Sin Apretón De Manos En París: Korpatsch Vence A Wang Xinyu Entre Polémicas

Tamara Korpatsch venció a Wang Xinyu, cabeza de serie número 32, por 6-2 2-6 6-3 en la segunda ronda de Roland Garros, en la Pista 7, en un partido que terminó sin apretón de manos y con una infracción de código a cargo de la china.
El momento clave llega en el primer set, con 5-1 y saque de Korpatsch. Wang Xinyu protesta una marca de la bola, cruza la pista para comprobar la huella en el lado contrario y recibe una advertencia por conducta antideportiva de la jueza de silla Aurélie Tourte. En las repeticiones televisivas, el Hawk-Eye virtual muestra la pelota ocho milímetros más allá de la línea. Al final del partido no hay apretón de manos: en la red Wang da a entender que no está de acuerdo con las marcas, Korpatsch retira la mano y las dos se separan sin tocarse.
"No sé cómo se hace trampa, sinceramente", dijo la alemana en rueda de prensa, después de contar que se sintió acusada de deslealtad. "Las marcas eran dos, ambas fuera. Ella vino a mi lado porque no se lo creía". Para Korpatsch, una treintaiunañera de Hamburgo, es su primera tercera ronda en un Grand Slam: en la siguiente ronda se enfrentará a Elina Svitolina.

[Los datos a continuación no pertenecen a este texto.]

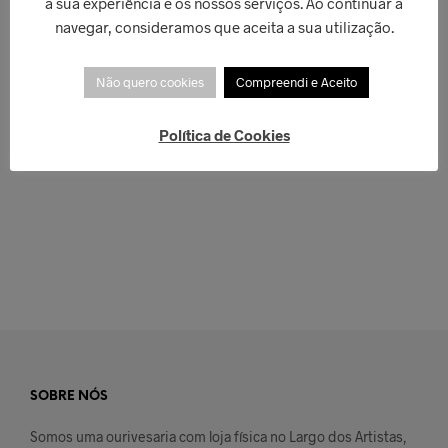
a sua experiência e os nossos serviços. Ao continuar a
navegar, consideramos que aceita a sua utilização.
Não quero cookies
Compreendi e Aceito
Política de Cookies
€
50,00
€
66,00
LER MAIS
ADICIONAR
SOBRE NÓS
Somos uma ourivesaria com loja física no Largo dos Artistas,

Más que el partido, en París queda el marco. Roland Garros es el único Slam que no tiene cantos electrónicos en pista, en nombre de la huella sobre la tierra que debería bastar para zanjar cualquier duda. Solo que la huella, en este caso, no bastó: aparecieron dos, las jugadoras discutieron, la árbitro decidió. Y pocos minutos después, en la realización, la repetición electrónica reservada para la televisión mostraba exactamente cuánto se había ido la pelota. Ocho milímetros que en la pista no existen y en la tele sí.